Recently a video of a a 90-ish year old woman dancing dancing precisely and energetically to accordion music has been circulating on the internet. You may have seen it too; it deserves to be seen. A powerhouse, this tiny woman. What keeps screaming ‘old crone’ is her dramatic dowagers hump. From the chest down she could be 40. But her breasts point south like dousers, pulling her down for what has had to be some 8+ decades.

This is attributable to osteoporosis of course, but I believe the dowagers hump became the dowagers hump, not the dukes hump for a reason. As women, the cultural demands of modesty dictate that we not flaunt our breasts. And breasts have weight.
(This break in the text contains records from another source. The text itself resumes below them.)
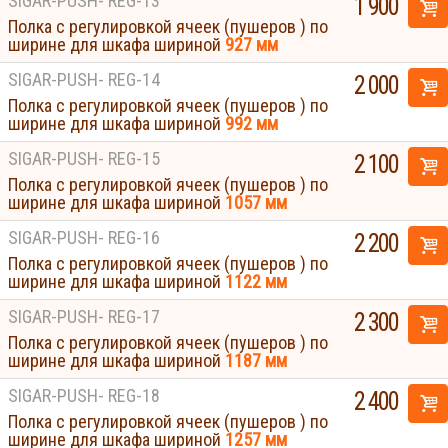
SIGAR-PUSH- REG-13
1 900
Полка с регулировкой ячеек (пушеров ) по
ширине для шкафа шириной
927 мм
SIGAR-PUSH- REG-14
2 000
Полка с регулировкой ячеек (пушеров ) по
ширине для шкафа шириной
992 мм
SIGAR-PUSH- REG-15
2 100
Полка с регулировкой ячеек (пушеров ) по
ширине для шкафа шириной
1057 мм
SIGAR-PUSH- REG-16
2 200
Полка с регулировкой ячеек (пушеров ) по
ширине для шкафа шириной
1122 мм
SIGAR-PUSH- REG-17
2 300
Полка с регулировкой ячеек (пушеров ) по
ширине для шкафа шириной
1187 мм
SIGAR-PUSH- REG-18
2 400
Полка с регулировкой ячеек (пушеров ) по
ширине для шкафа шириной
1257 мм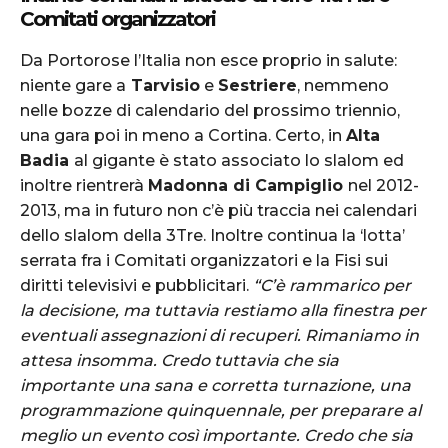
Comitati organizzatori
Da Portorose l’Italia non esce proprio in salute:
niente gare a
Tarvisio
e
Sestriere
, nemmeno
nelle bozze di calendario del prossimo triennio,
una gara poi in meno a Cortina. Certo, in
Alta
Badia
al gigante è stato associato lo slalom ed
inoltre rientrerà
Madonna di Campiglio
nel 2012-
2013, ma in futuro non c’è più traccia nei calendari
dello slalom della 3Tre. Inoltre continua la ‘lotta’
serrata fra i Comitati organizzatori e la Fisi sui
diritti televisivi e pubblicitari.
“C’è rammarico per
la decisione, ma tuttavia restiamo alla finestra per
eventuali assegnazioni di recuperi. Rimaniamo in
attesa insomma. Credo tuttavia che sia
importante una sana e corretta turnazione, una
programmazione quinquennale, per preparare al
meglio un evento così importante. Credo che sia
Doesn’t matter what size they are; If you don’t have your shoulders back and on any level feel a need to conceal them walking down the street, they will with time, pull you down into the shape of a question mark.

Weight bearing exercise is prescribed as an antidote to the toll time takes on bones. I’m no doctor, but I’ve often heard and read this and it makes sense. The musculature must support the spine as the spine grows frailer. And here we are, as women, walking around to one degree or another with built in kettle bells, but instead doing lifts, we’re letting them drag us down with shame.

There’s verbiage attached to the breast that I find detestable. A boob is an idiot. Its an insult and conveys contempt. It is also one of the most used colloquialisms for breast. So not wanting to be seen as contemptible, we slump.

I say no to boobs. So what then? Tits? Melons? Rack? Gazongas? Nah. Animals. I say yes to animals. Stick those animals out, ladies. Animals are wild, alive and know no shame.

Stand up, press your shoulders back and down, and lift your sternum towards the sky. It will feel forced, exaggerated. But then look sideways in a mirror. You will see someone simply standing up straight. Now breathe, and relax your lower back. If you tend to have some pain there, you will probably feel it disappear. A weight has been lifted. And now the challenge: Go out and walk around like that. Breathe into it. Keep your back relaxed. (Thats right, your hips will sway.)

Notice who’s around when you want to let your chest cave in. Resist, make eye contact, and carry on. This alone will change your life. And don’t worry. Oddly enough, no one will fuck with you. I know its tougher when you’re young. But when you’re my age you know what happens,? Other women start to shout out at you on the street: “love your hair!” “That necklace really works on you!” (its a tattoo, actually.)

You get cheered on, not jeered on. You are no longer invisible.